Put the kettle on and get ready to sink into an easy chair for a dive into Blackbaud Institute for Philanthropic Impact’s new report, The Next Generation of American Giving. Download your very own copy here.

The first time Blackbaud released such a report was 2010. As you might expect, the world and technology have both changed, so 2018 insights have also changed. Which reminds me: one of the recommendations at the end of the report is a recommitment to testing. That idea from five years ago that wasn’t ready for prime time may work now.

I urge you to read the report yourself (it’s 29 pages, filled with luscious charts, tables, and other graphics)—it’s well worth your time. I’ve read it twice.

Some highlights:

Baby Boomers comprise 43% of all giving. 75% give to an average 4.2 charities. Total Boomer Giving was $58.6 billion. There are 74 million Boomers, according to the US Census Bureau, so even though Matures give a higher average amount annually ($1,235 versus the Boomers’ $1,061), there are simply more Boomer prospects out there

Matures are still giving into their twilight years, but they expect to be giving less in 2018

Millennial giving is a shiny object that can take our focus away from those who truly are in ascendency as donors: GenX.  That generation comprises 14% of all giving.  Millennials are activists, true, but they will not have the financial capacity to make a significant impact for at least another twenty years (when many of us will be sipping mocktails on the beach)

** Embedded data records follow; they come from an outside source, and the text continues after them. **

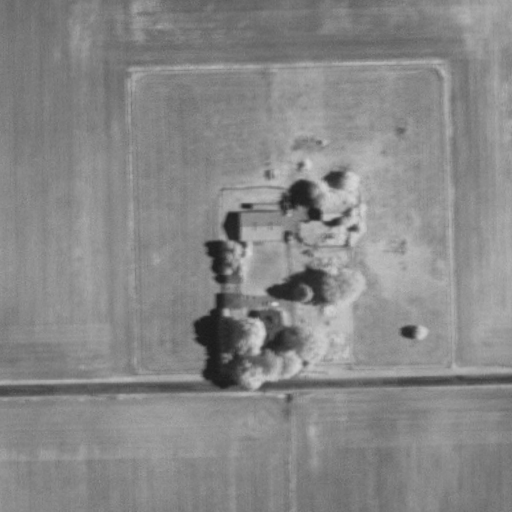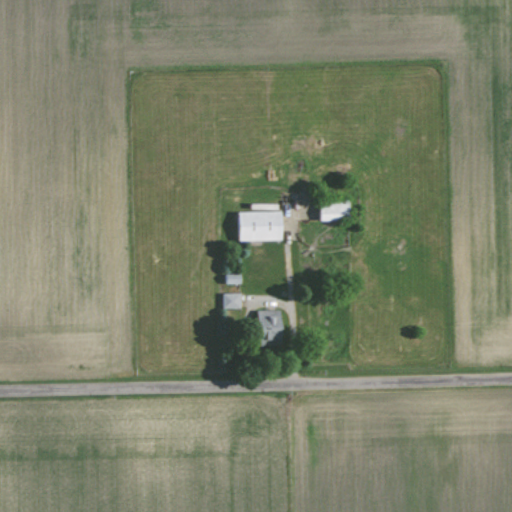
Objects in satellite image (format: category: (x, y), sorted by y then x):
building: (326, 211)
building: (252, 223)
building: (226, 300)
building: (260, 327)
road: (256, 383)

GenXers are the only donors who anticipate they will give more in 2018. Remember when we called them ‘slackers’? They do—and they’re going to demand that we work hard to gain their trust before they invest in our organizations

GenZ is also a force to be reckoned with. The Blackbaud report has insights into why and how these digital natives give.  And yes, they do give

Another thing about GenXers and Millennials: they like to volunteer. I don’t think that means having them answer phones during a pledge drive. Considering that many are in the professional class, I suggest tapping them for their expertise in certain disciplines (they also like to help raise money for organizations through walks, bike-a-thons, etc).